Un Giro ouvert et humain

GUILLAUME RAEDTS

samedi 05 mai 2012, 12:28

Le Tour d’Italie débute ce samedi. Exit Contador et un tracé inhumain. Place à une foule de candidats à la victoire et à un départ du… Danemark.

Un Giro ouvert et humain

Michele Scarponi, © AP

Ce 95ème Giro va occuper l’espace cycliste durant les trois prochaines semaines. Les organisateurs veulent en finir avec le spectre d’Alberto Contador, vainqueur déchu de l’an dernier, et se tourner vers l’édition 2012 qui s’annonce très ouverte et moins ardue que l’an passé. Les organisateurs nous ont tout de même réservé une dernière semaine terrible avec trois arrivées au sommet et un contre-la-montre final dans les rues de Milan.

15 Belges au départ

Ils seront quinze Belges au départ de ce Giro. Pas vraiment là pour jouer la gagne ou le podium, nos représentants tenteront de se montrer sur les étapes plates voire de moyenne montagne : Kevin Seeldrayers (Astana), Kevin Hulsmans (Farsene Vini), Jens Keukeleire (Orica-GreenEdge), Bart De Clercq, Francis De Greef, Kenny Dehaes, Gert Dockx, Olivier Kaisen, Gianni Meersman, Dennis Vanendert (Lotto-Belisol), Nikolas Maes, Serge Pauwels, Julien Vermotte (Omega Pharma-QuickStep), Jan Bakelants, Ben Hermans (RadioShack-Nissan), Thomas De Gendt (Vacancesoleil-DCM).

Un départ du Danemark

Pour sortir de l’ordinaire et pour des raisons financières, les organisateurs du Tour d’Italie ont décidé de démarrer depuis le Danemark et la ville de Herning, ville natale de Bjarne Riis, ancien coureur et aujourd’hui directeur sportif de l’équipe Saxo-Bank.

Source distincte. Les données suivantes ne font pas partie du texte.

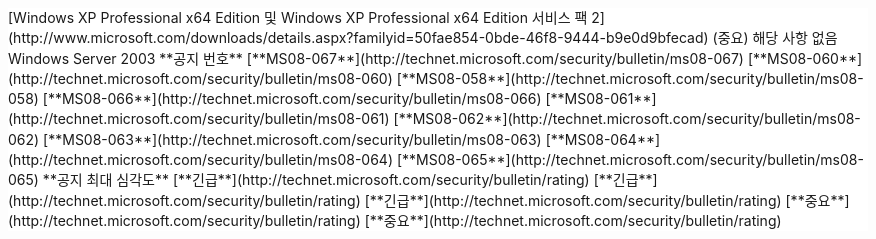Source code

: <td style="border:1px solid black;">
[Windows XP Professional x64 Edition 및 Windows XP Professional x64 Edition 서비스 팩 2](http://www.microsoft.com/downloads/details.aspx?familyid=50fae854-0bde-46f8-9444-b9e0d9bfecad)  
(중요)
</td>
<td style="border:1px solid black;">
해당 사항 없음
</td>
</tr>
<tr>
<th colspan="10">
Windows Server 2003
</th>
</tr>
<tr class="alternateRow">
<td style="border:1px solid black;">
**공지 번호**
</td>
<td style="border:1px solid black;">
[**MS08-067**](http://technet.microsoft.com/security/bulletin/ms08-067)
</td>
<td style="border:1px solid black;">
[**MS08-060**](http://technet.microsoft.com/security/bulletin/ms08-060)
</td>
<td style="border:1px solid black;">
[**MS08-058**](http://technet.microsoft.com/security/bulletin/ms08-058)
</td>
<td style="border:1px solid black;">
[**MS08-066**](http://technet.microsoft.com/security/bulletin/ms08-066)
</td>
<td style="border:1px solid black;">
[**MS08-061**](http://technet.microsoft.com/security/bulletin/ms08-061)
</td>
<td style="border:1px solid black;">
[**MS08-062**](http://technet.microsoft.com/security/bulletin/ms08-062)
</td>
<td style="border:1px solid black;">
[**MS08-063**](http://technet.microsoft.com/security/bulletin/ms08-063)
</td>
<td style="border:1px solid black;">
[**MS08-064**](http://technet.microsoft.com/security/bulletin/ms08-064)
</td>
<td style="border:1px solid black;">
[**MS08-065**](http://technet.microsoft.com/security/bulletin/ms08-065)
</td>
</tr>
<tr>
<td style="border:1px solid black;">
**공지 최대 심각도**
</td>
<td style="border:1px solid black;">
[**긴급**](http://technet.microsoft.com/security/bulletin/rating)
</td>
<td style="border:1px solid black;">
[**긴급**](http://technet.microsoft.com/security/bulletin/rating)
</td>
<td style="border:1px solid black;">
[**긴급**](http://technet.microsoft.com/security/bulletin/rating)
</td>
<td style="border:1px solid black;">
[**중요**](http://technet.microsoft.com/security/bulletin/rating)
</td>
<td style="border:1px solid black;">
[**중요**](http://technet.microsoft.com/security/bulletin/rating)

Le Danemark a droit au prologue et à deux étapes sur ses terres. Un départ hors d’Italie hors du commun mais pas inédit puisque le Giro s’est déjà élancé des Pays-Bas mais aussi de Belgique en 2006 où il avait débuté à Seraing.

Un départ qui nécessitera un jour de repos précoce dès ce mardi pour pouvoir effectuer le transfert entre le pays nordique et l’Italie.

Une course ouverte

L’an passé, il y avait Alberto Contador et le reste du peloton. Aujourd’hui, l’Espagnol est suspendu et il reste un peloton. Aucun favori ne se dégage vraiment et il faudra attendre le premier contre-la-montre ou les premières pentes pour savoir qui sera réellement candidat au maillot rose.

Evidemment, on peut en citer quelques-uns. A commencer par Scarponi, vainqueur de l’édition 2011, après déclassement de Contador. Un Scarponi qui veut gagner ce Giro sur la route aujourd’hui. Côté italien, on peut encore citer Damiano Cunego ou Domenico Pozzovivo mais sans guère de conviction.

Il reste les autres comme Franck Schleck arrivé sur ce Tour de la Botte presque par hasard et dont le niveau de forme n’est pas connu ou encore l’inconstant Joaquin Rodriguez. Enfin, il y a Gadret qui a fini au pied du podium l’an passé.

Ce qui est sûr, c’est que le futur vainqueur le sera sur un parcours au visage humain, pas comme l’an passé, avec quatre étapes de haute-montagne (14ème étape : Cherasco-Cervinia, 17ème étape : Falzes-Cortina d’Ampezzo, 19ème étape : Treviso-Alpe Di Pampeago et 20ème étape : Caldes-Passo Dello Stelvio) dont deux dans les trois derniers jours de la course. Sans oublier deux contre-la-montre, l’un par équipe à Vérone juste après les étapes au Danemark et l’autre lors de la dernière étape dans les rues de Milan.